Sharon Stone revealed that she tried to get a Barbie movie made in the 1990s… but was met with laughter, Variety reported.

Quite a reaction for someone who has been generous to not just one but two of her co-stars. However, two decades makes a lot of difference, as Greta Gerwig and Margot Robbie's Barbie premiered in 2023 and has earned $1.4 billion worldwide. It was last year's biggest film and made history at Warner Bros. as its biggest earner.

Sharon Stone: Big Barbie fan

Sharon Stone mansion, Sharon Stone, Sharon Stone home

Stone posted a comment to America Ferrera's Instagram, where the Barbie star shared the powerful speech she gave accepting the SeeHer Award at the Critics Choice Award. The Academy Award-nominee began, “I was laughed out [of] the studio when I came [with] the Barbie idea in the '90s [with] the support of the head of Barbie.”

“How far we've come. Thank you ladies for your courage and endurance,” she continued.

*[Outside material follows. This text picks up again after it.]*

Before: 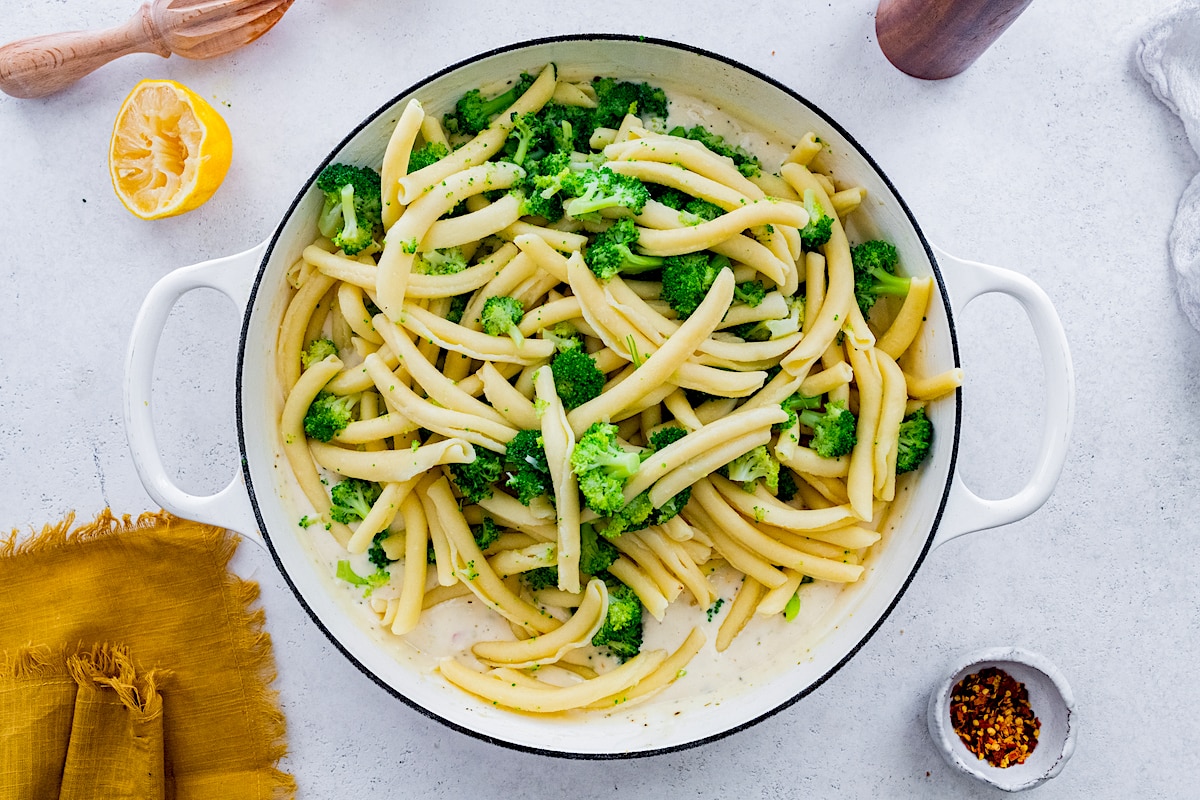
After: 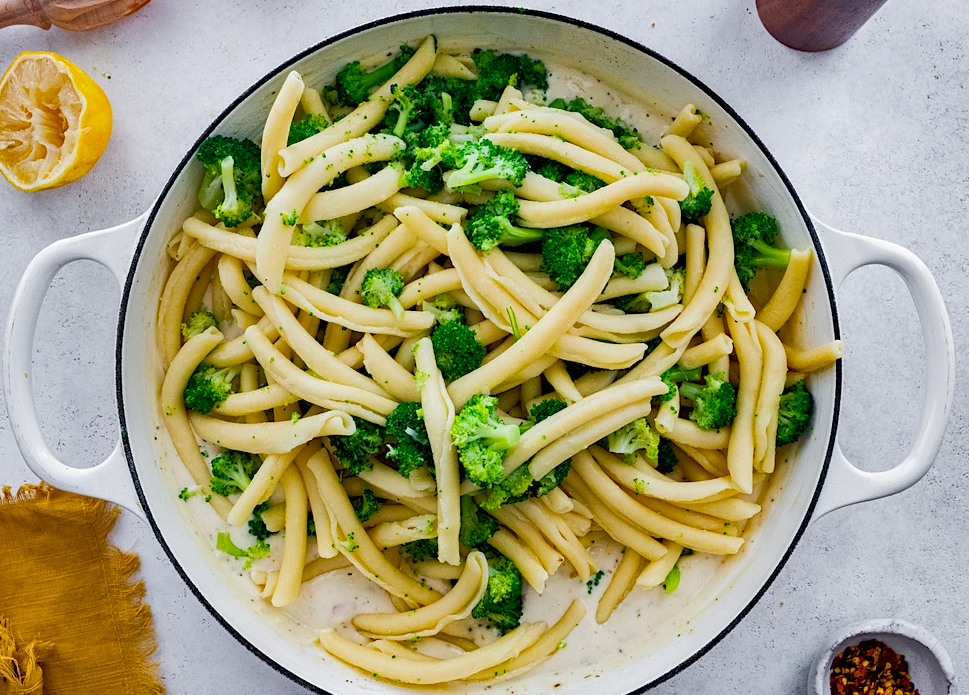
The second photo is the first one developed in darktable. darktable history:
shadows and highlights: shadows 60.44, highlights -60.46, highlights color adjustment 31.84%, soften with gaussian
crop: left 10.007%, top 3.567%, right 9.188%, bottom 9.509%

Ferrera's speech paid tribute to the Barbie director “for proving through your incredible mastery as a filmmaker that women's stories have no difficulty achieving cinematic greatness and box-office history at the same time, and that unabashedly telling female stories does not diminish your powers, it expands them.”

Would've Been Barbies

Stone isn't the only actor who has and tried and failed to make a movie about the iconic doll. Before Gerwig and Robbie came along, Amy Schumer and Anne Hathaway both sought to make a Barbie film at Sony pictures. Schumer was originally set to be Barbie, but she told Variety last year that her version wasn't “feminist and cool enough” which might be the “creative differences” that caused her to bow out.

Hathaway then replaced Schumer, this time Barbie was supposed to get kicked out of Barbieland for not being perfect — perfect enough, that is. Alethea Jones was in talk to direct the film, which sources said was a mix of Splash, Enchanted (which Hathaway starred in) and Big. The pitch went nowhere, but the Oscar winner is okay with that.

She told Josh Horowitz when she recently appeared on his Happy Sad Confused podcast, “The bullseye caused the entire world to reach this level of ecstasy. Now imagine that version … that much energy, that much anticipation, that much emotion … but it's not the right version. I actually think of it as a lucky thing [it didn’t get made].”

Hathaway added, “Margot is sublime.”

“The mythic giants they toppled with [Barbie] that have kept certain narratives in place that have not allowed opportunities to develop for so many people … they ran straight through it! Just as a cinemagoer and as a woman in Hollywood since I was a kid, I'm thrilled by the development. If I believed that the version I was attached to could have done that, I might feel differently about it, but I genuinely think their film was the best possible version,” she continued.

Barbie has racked up quite a few wins this awards season. At the recent Critics Choice Awards, it received six trophies: Best Comedy, Best Original Screenplay (Gerwig and Noah Baumbach), Best Song (I'm Just Ken), Best Costume Design, Best Production Design and Best Hair and Makeup.

Before that, the film received two awards at the Golden Globes: Best Original Song (What Was I Made For?) and the inaugural Cinematic and Box Office Achievement Award.

Barbie is expected to receive a few Academy Award nominations next week, including best picture, and my fearless forecast: Best Song for What Was I Made For?.

To paraphrase what Sharon Stone said, “We've come a long way, Barbie.”